А через несколько дней на высотах под Балаклавой Иона Мебуке доказал, что он для молодых солдат не только докучливый дядька… Пришлось ему вместе с Ардашелиа делать проход в проволочном заграждении. За полчаса они вскарабкались по каменистому склону на гребень высотки и довольно долго провозились с дьявольски запутанной спиралью Бруно. Им очень мешали осветительные ракеты на парашютиках. Пока они висят над твоей головой, заливая все вокруг мертвенным светом, ты замри, чтобы твоего дыхания и трава не слышала… И моли бога, чтобы он превратил тебя в камень или надел на тебя шапку-невидимку. Иногда в небе вспыхивали сразу по две-три ракеты, и тогда молодой солдат не знал, куда девать свои руки, свои ноги, все тело свое, которое, как ему казалось, ищет вся Германия, чтобы разорвать его в клочья и смешать с землей. И все-таки дело свое они сделали. Но впереди, у самых немецких окопов, оказалось еще два ряда проволоки.
— Подожди меня здесь, прикроешь в случае чего, а я быстро, — сказал Ардашелиа и пополз вперед. Иона укрылся в небольшой воронке, потер свои ободранные о камни локти и притих.
Где-то совсем близко полилась вода, затем кто-то принялся насвистывать незнакомую песенку. Иона осторожно выглянул из воронки: слева от него, освещенный ракетой, стоял немецкий солдат и мочился. И насвистывал себе… Потом, застегнув ширинку и все так же насвистывая, достал из-за голенища гранату с деревянной рукояткой и на что-то нацелился. Как на что-то?! Мебуке яснее ясного видел, что немец, сделав шаг вперед, нацелился именно на его воронку.
«Заметил меня или что ему померещилось?» Выяснить это Иона не успел. Немец метнул гранату. Насмерть перепугавшись, Иона бросился на дно ямы. Он услышал, как граната шлепнулась на землю и покатилась вниз, в воронку. Иона хотел прикрыть голову руками, но они уже не послушались. Как у мертвого. Он и был мертвым. Но вот робко шевельнулось сердце. Шевельнулось и опять замерло. Потом удар за ударом, все громче, все чаще. И прежде чем радостная весть дошла до сознания, Иона плотью своей почувствовал, — граната не взорвалась! Не взорвалась! Не взорвалась!
Иона приподнялся и посмотрел на немца.
«Значит, не ты моя смерть», — подумал Иона. Немецкий солдат стоял там же и спокойно насвистывал. Иона понял: ничего он не заметил, и ничего ему не померещилось, просто скучно стало человеку, вот взял и бросил гранату, чтобы немного развлечься. На переднем крае такое нередко бывает: надоест дежурному тишина и одиночество, вот он и выпустит очередь, а то и гранату швырнет, побеседует с ночью… Всяк по-своему развлекается.
«Не ты моя смерть», — опять подумал Иона, но порадоваться своему солдатскому везению не успел: немец достал вторую гранату и снова нацелился на ту злосчастную воронку. Первая не взорвалась, шума не было — а ему, видимо, хотелось пошуметь на всю округу. Но представьте себе положение Ионы Мебуке — разве и вторая граната так же тихо и безобидно скатится в воронку? Шутишь! Оружие не подводит дважды.

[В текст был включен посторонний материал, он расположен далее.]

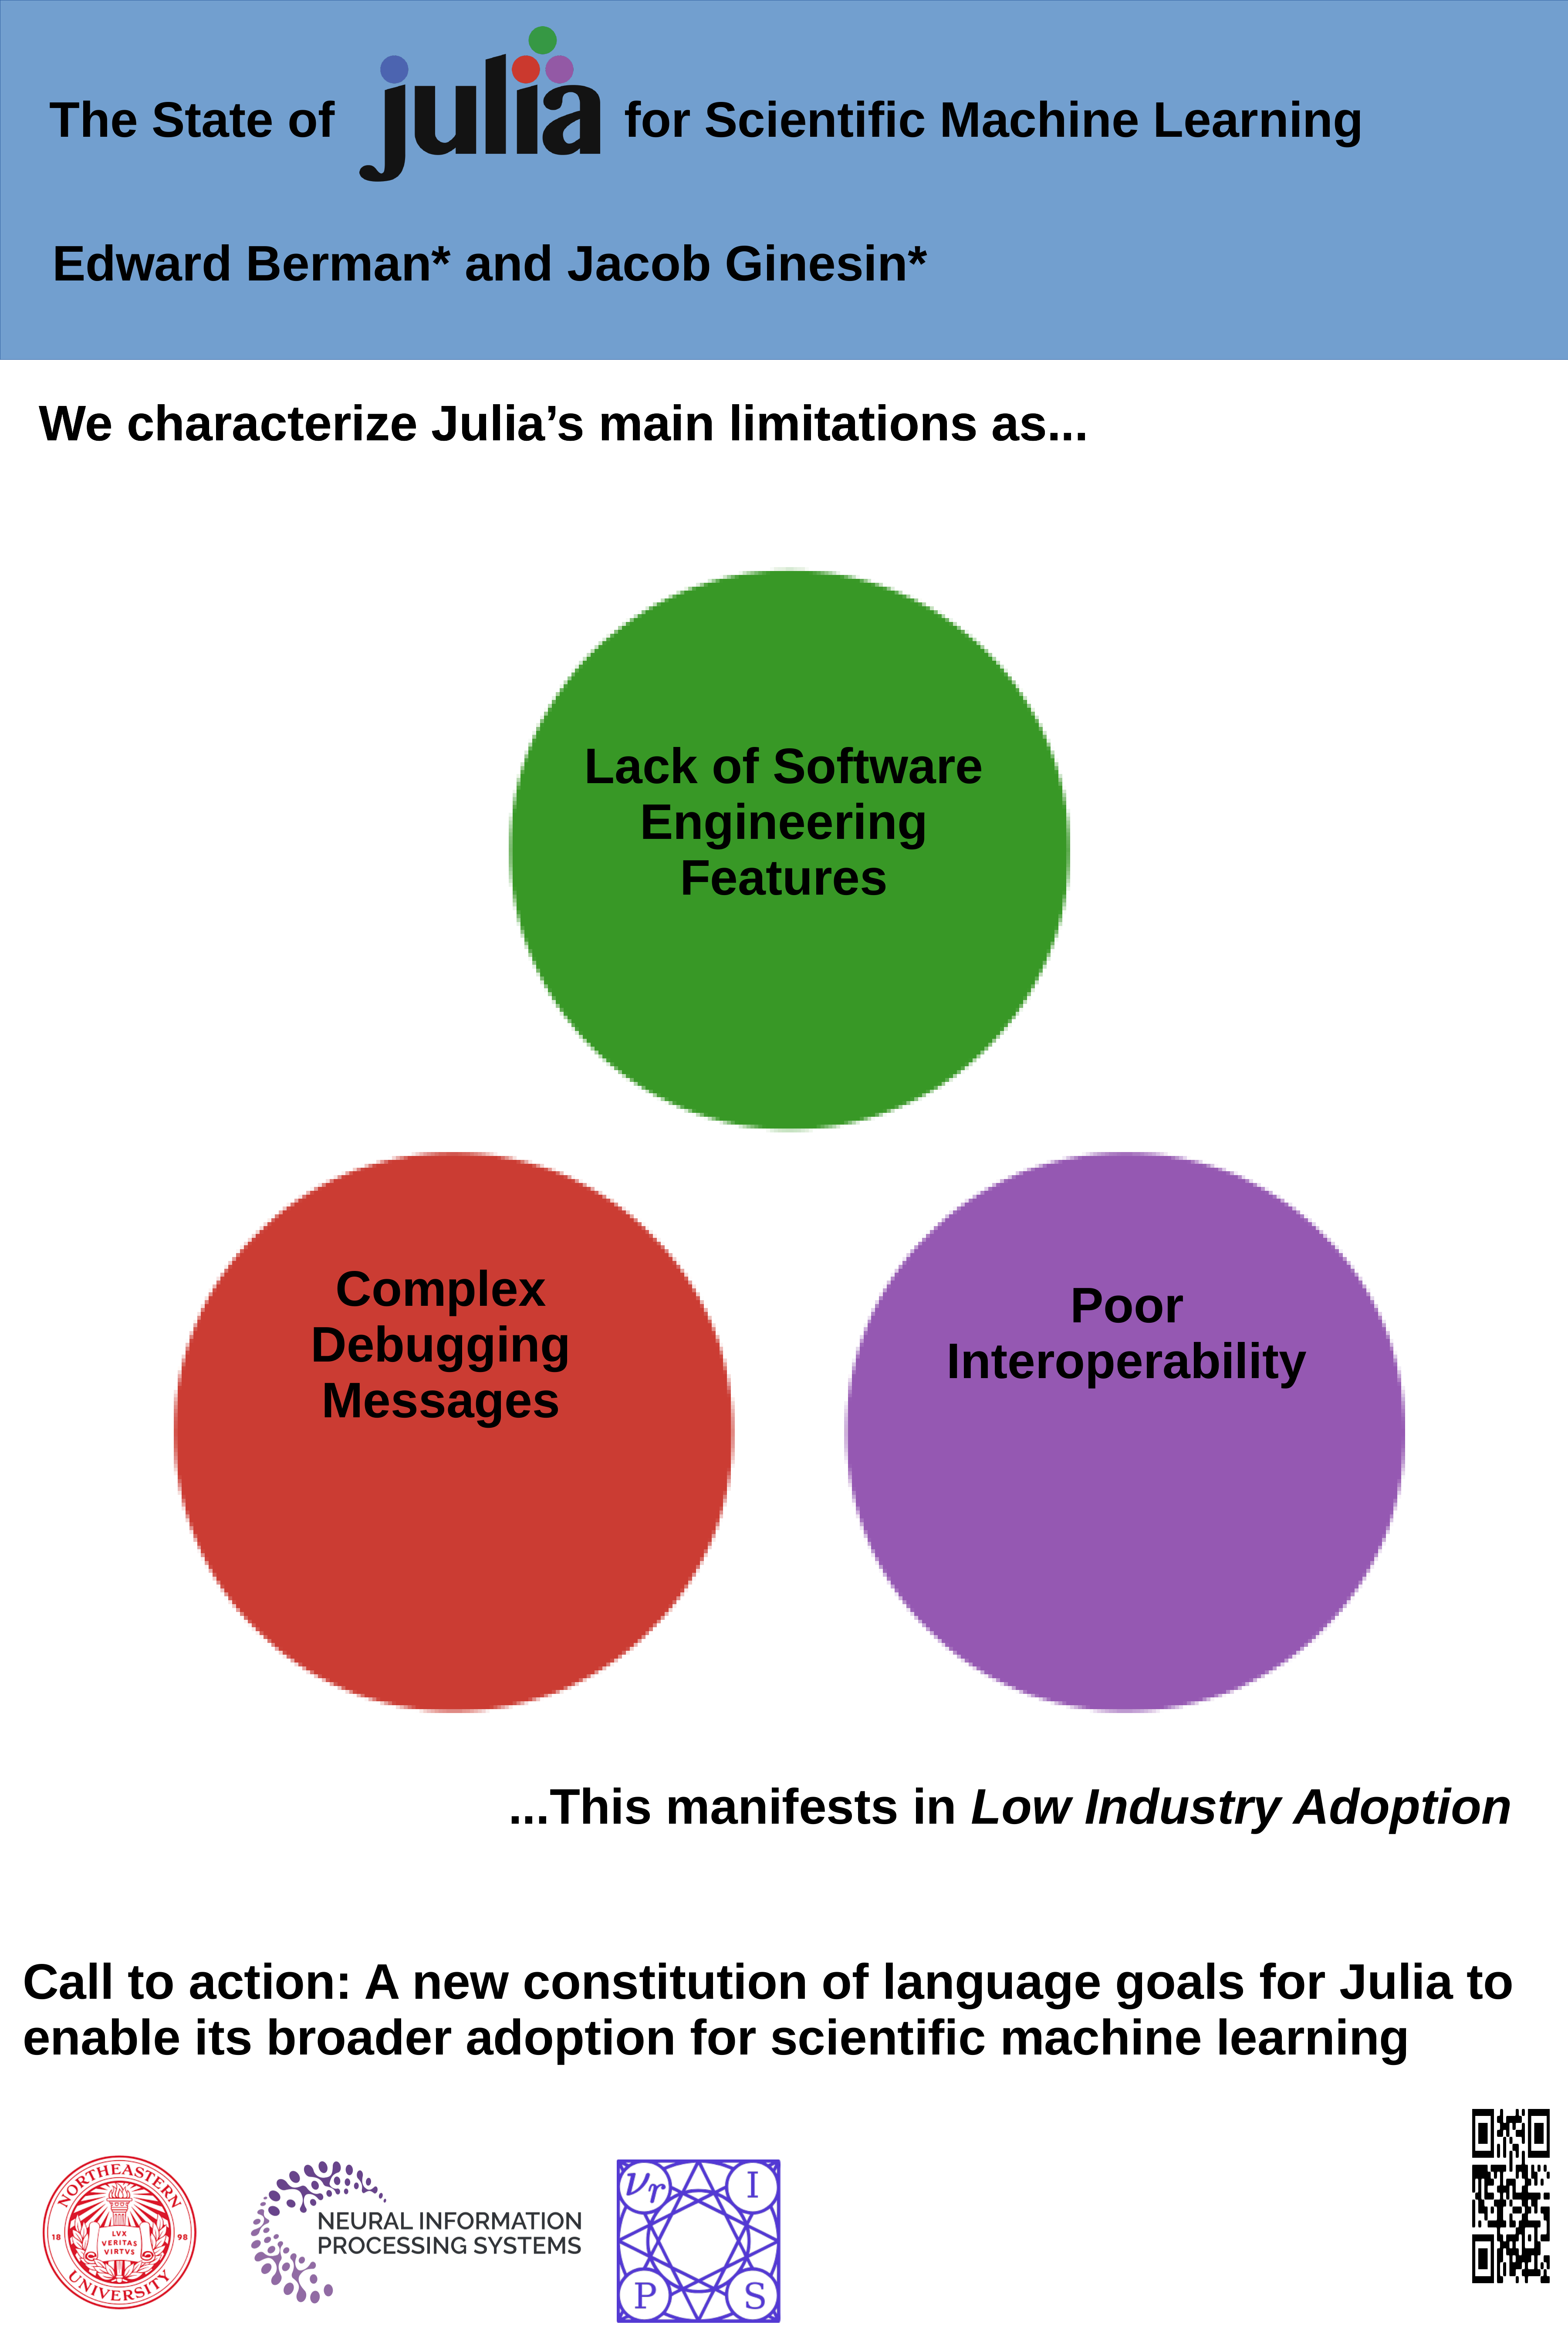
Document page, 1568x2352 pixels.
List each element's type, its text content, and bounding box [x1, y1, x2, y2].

text_box ...This manifests in Low Industry Adoption [277, 1775, 1519, 2173]
text_box Complex Debugging Messages [229, 1257, 654, 1655]
text_box Poor Interoperability [915, 1274, 1340, 1671]
picture [359, 26, 600, 182]
picture [43, 2292, 196, 2309]
text_box We characterize Julia’s main limitations as... [33, 392, 1274, 789]
text_box Lack of Software Engineering Features [571, 789, 997, 1132]
text_box The State of for Scientific Machine Learning [46, 84, 359, 151]
text_box Call to action: A new constitution of language goals for Julia to enable its broader adoption for scientific machine learning [16, 1895, 1552, 2292]
text_box Edward Berman* and Jacob Ginesin* [49, 227, 1160, 294]
picture [1459, 2081, 1563, 2313]
picture [617, 2292, 781, 2323]
text_box The State of for Scientific Machine Learning [600, 84, 1535, 151]
picture [100, 490, 1468, 1761]
text_box [0, 0, 1568, 360]
picture [245, 2292, 588, 2311]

Остался один выход: упредить этого бездельника, всадить в него пулю. Убить его. Только так Иона может спастись. Но нет, нельзя стрелять, когда в двух шагах немецкие окопы и твой напарник режет проволоку под самым носом у вражеских часовых.
Себя-то Иона спасет, он не промахнется, но его студентик неминуемо попадет в западню, живым его немцы оттуда не выпустят. Погибнет славный мальчик, и дело провалится. На эти размышления Иона потратил всего лишь мгновение…
Он не выстрелил. Только диском автомата прикрыл голову.